HBO Max was an incredibly lean org, around 200-300 engineers at launch, 1/10th the size of its competitors but we launched a similar scaled service (tens of millions of domestic users, followed up by international launches one after another).
IMHO once COVID ended and HBO Max just became a streaming destination instead of having movies "launched" on it, they'd be just fine in terms of profit (and indeed iirc the successor Max service is profitable). First releasing big block busters doesn't drive enough user growth to pay for the movie, but if you have an existing content pipeline then having a streaming service as another delivery platform becomes reasonable.
If anyone has ideas for re-purposing or re-targeting a streaming service, I’m all ears.
As an aside, props to the team. It's been a while but I remember being pleasantly surprised after getting shuffled over from HBO GO. It's even more impressive to know it was such a small team compared to other services.
The only company that actually makes good money from being a content middleman is, somehow, YouTube. I don't know how they do it. YouTube is among the greatest businesses in human history.
In addition to that, whenever users are just starting out, their videos still get ad rolls but the creator doesn't get any money. That's millions of new videos every day that Youtube can monetize until those creators are eligible to collect the checks for themself (if ever).
Also, YouTube does aggressive caching of very old videos that have very few views. You might need to wait 10 seconds for YT to fetch the video from cold storage before watching, but in the grand scheme of things, it's worth it to them.
For most viewers, the discretion is worthwhile for better storytelling.
It’s a Wonderful Life is popular because the copyright expired and TV stations could play it for free. Playing it so much got people to watch, and now it’s a classic. It bombed originally.
Putting old movies on YouTube gives them a chance at a second life, and the studio doing it, means they can still earn some money on something that would otherwise just sit in a vault somewhere.

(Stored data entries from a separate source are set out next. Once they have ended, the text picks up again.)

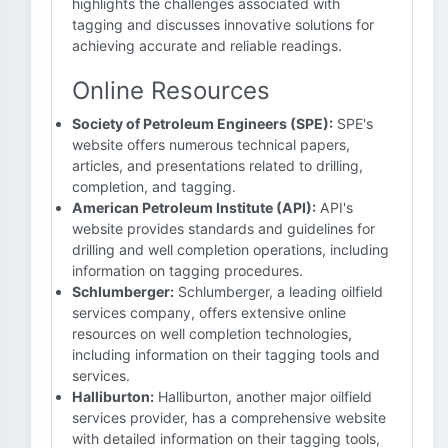
highlights the challenges associated with
tagging and discusses innovative solutions for
achieving accurate and reliable readings.
Online Resources
Society of Petroleum Engineers (SPE):
SPE's
website offers numerous technical papers,
articles, and presentations related to drilling,
completion, and tagging.
American Petroleum Institute (API):
API's
website provides standards and guidelines for
drilling and well completion operations, including
information on tagging procedures.
Schlumberger:
Schlumberger, a leading oilfield
services company, offers extensive online
resources on well completion technologies,
including information on their tagging tools and
services.
Halliburton:
Halliburton, another major oilfield
services provider, has a comprehensive website
with detailed information on their tagging tools,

Google had the infrastructure, expertise, experience, and an army of top tier coders to execute on any engineering challenger, all of that even before it acquired YouTube.
Google is mainly an ads business. An expertise edge not only in engineering at large scale, but also in the delivery of web ads. And, given their ads business perform on profiling people, YouTube consumption habits feed the rest of the beast.
If these didn't skip your kind, yet still wondering how did they do it, the following were crucial to make Google unique in their ability to succeed with YouTube (and the rest)
- An engineering first company. They hire wagons of product people and managers, but when things don't turn out positive they switch back to their roots. As an anecdote, on day the CEO felt things were going south. Fired all (probably just most) managers and tasked engineers to figure things out.
- A coherent vision. Google doesn't jump on where's the hype. Their position in A.I recently perhaps couldn't resist the pressure. It sticks to the core competencies while building experimental products on green fields that fit in growing the core business.
- Long term. Clearly Google has so far resisted to make a quick buck. The no evil slogan is gone, but the spirit remain in building long term value. That kept them from tarnishing their reputation while reaping the amounts of profits once everyone could only swear by their products (mail, drive, YouTube, of course search, Android thriving as now the only remaining competitor to iOS, if any other company had acquired Android in that shape when Google swooped it, it would have given up on it seeing how long the road was about to take to make it a viable mobile consumer product)
How did they do it? Google is in the top 5 of all companies that have ever existed. Takes more than a genius and plenty of humbleness to achieve this feat.